Models API¶

API reference for object detection models.

Model Registry¶

The global registry for all detection models. Use this to build models by name.

objdet.models.registry.MODEL_REGISTRY¶

Generic registry for plugin-style component management.

This class provides a centralized registry where components can be registered by name and later retrieved. It supports both decorator-style and direct registration.

Parameters:: name – Name of this registry (for logging/error messages).

objdet.models.registry.name¶: Registry name.

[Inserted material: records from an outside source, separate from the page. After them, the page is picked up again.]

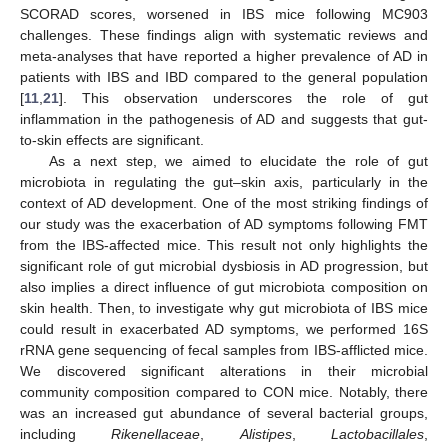
SCORAD scores, worsened in IBS mice following MC903
challenges. These findings align with systematic reviews and
meta-analyses that have reported a higher prevalence of AD in
patients with IBS and IBD compared to the general population
[
11
,
21
]. This observation underscores the role of gut
inflammation in the pathogenesis of AD and suggests that gut-
to-skin effects are significant.
As a next step, we aimed to elucidate the role of gut
microbiota in regulating the gut–skin axis, particularly in the
context of AD development. One of the most striking findings of
our study was the exacerbation of AD symptoms following FMT
from the IBS-affected mice. This result not only highlights the
significant role of gut microbial dysbiosis in AD progression, but
also implies a direct influence of gut microbiota composition on
skin health. Then, to investigate why gut microbiota of IBS mice
could result in exacerbated AD symptoms, we performed 16S
rRNA gene sequencing of fecal samples from IBS-afflicted mice.
We discovered significant alterations in their microbial
community composition compared to CON mice. Notably, there
was an increased gut abundance of several bacterial groups,
including
Rikenellaceae
,
Alistipes
,
Lactobacillales
,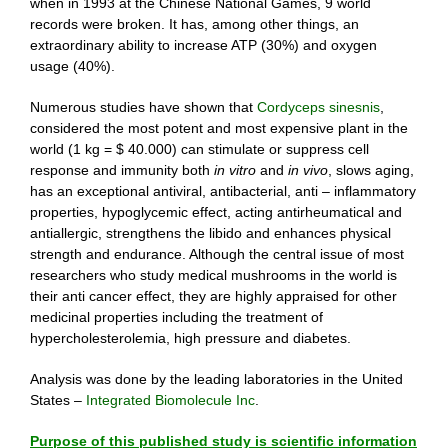
when in 1993 at the Chinese National Games, 9 world
records were broken. It has, among other things, an
extraordinary ability to increase ATP (30%) and oxygen
usage (40%).
Numerous studies have shown that
Cordyceps sinesnis
,
considered the most potent and most expensive plant in the
world (1 kg = $ 40.000) can stimulate or suppress cell
response and immunity both
in vitro
and
in vivo
, slows aging,
has an exceptional antiviral, antibacterial, anti – inflammatory
properties, hypoglycemic effect, acting antirheumatical and
antiallergic, strengthens the libido and enhances physical
strength and endurance. Although the central issue of most
researchers who study medical mushrooms in the world is
their anti cancer effect, they are highly appraised for other
medicinal properties including the treatment of
hypercholesterolemia, high pressure and diabetes.
Analysis was done by the leading laboratories in the United
States –
Integrated Biomolecule Inc
.
Purpose of this published study is scientific information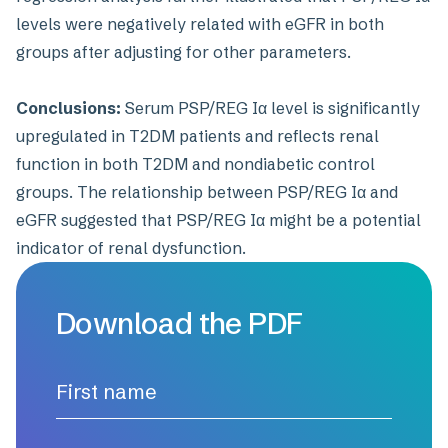
levels were negatively related with eGFR in both
groups after adjusting for other parameters.
Conclusions:
Serum PSP/REG Iα level is significantly
upregulated in T2DM patients and reflects renal
function in both T2DM and nondiabetic control
groups. The relationship between PSP/REG Iα and
eGFR suggested that PSP/REG Iα might be a potential
indicator of renal dysfunction.
Download the PDF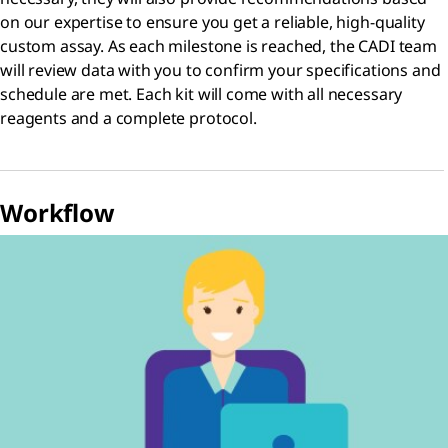
on our expertise to ensure you get a reliable, high-quality
custom assay. As each milestone is reached, the CADI team
will review data with you to confirm your specifications and
schedule are met. Each kit will come with all necessary
reagents and a complete protocol.
Workflow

objdet.models.registry._registry¶: Internal dictionary mapping names to registered items.

Example

>>> registry = Registry[nn.Module]("models")
>>> registry.register("my_model")(MyModelClass)
>>> model_cls = registry.get("my_model")

Registered Models¶

Name	Aliases	Class
`faster_rcnn`	`fasterrcnn`, `frcnn`	`FasterRCNN`
`retinanet`	-	`RetinaNet`
`yolov8`	`yolo8`	`YOLOv8`
`yolov11`	`yolo11`	`YOLOv11`

from objdet.models import MODEL_REGISTRY

# Build model from registry
model = MODEL_REGISTRY.build("faster_rcnn", num_classes=80)

Base Class¶

BaseLightningDetector¶

class objdet.models.base.BaseLightningDetector(num_classes, class_index_mode=ClassIndexMode.TORCHVISION, learning_rate=0.001, weight_decay=0.0001, confidence_threshold=0.25, nms_threshold=0.45, pretrained=True, pretrained_backbone=True, optimizer='adamw', scheduler='cosine', scheduler_kwargs=None)[source]¶

Bases: LightningModule

Abstract base class for object detection models.

This class provides common functionality for all detection models: - Standard training/validation/test step implementations - Metric computation (mAP) - Optimizer and scheduler configuration - Logging integration

Subclasses must implement: - forward(): Model forward pass - _build_model(): Model architecture construction

Parameters:

num_classes (int) – Number of object classes to detect (excluding background for TorchVision models, including all classes for YOLO).
class_index_mode (ClassIndexMode | str) – How class indices are handled. TORCHVISION expects background at index 0, YOLO has no background class.
learning_rate (float) – Initial learning rate for optimizer.
weight_decay (float) – Weight decay for optimizer.
confidence_threshold (float) – Minimum confidence for predictions.
nms_threshold (float) – IoU threshold for NMS.
pretrained (bool) – Whether to use pretrained weights.
pretrained_backbone (bool) – Whether to use pretrained backbone only.

num_classes¶: Number of detection classes.

class_index_mode¶: Class index handling mode.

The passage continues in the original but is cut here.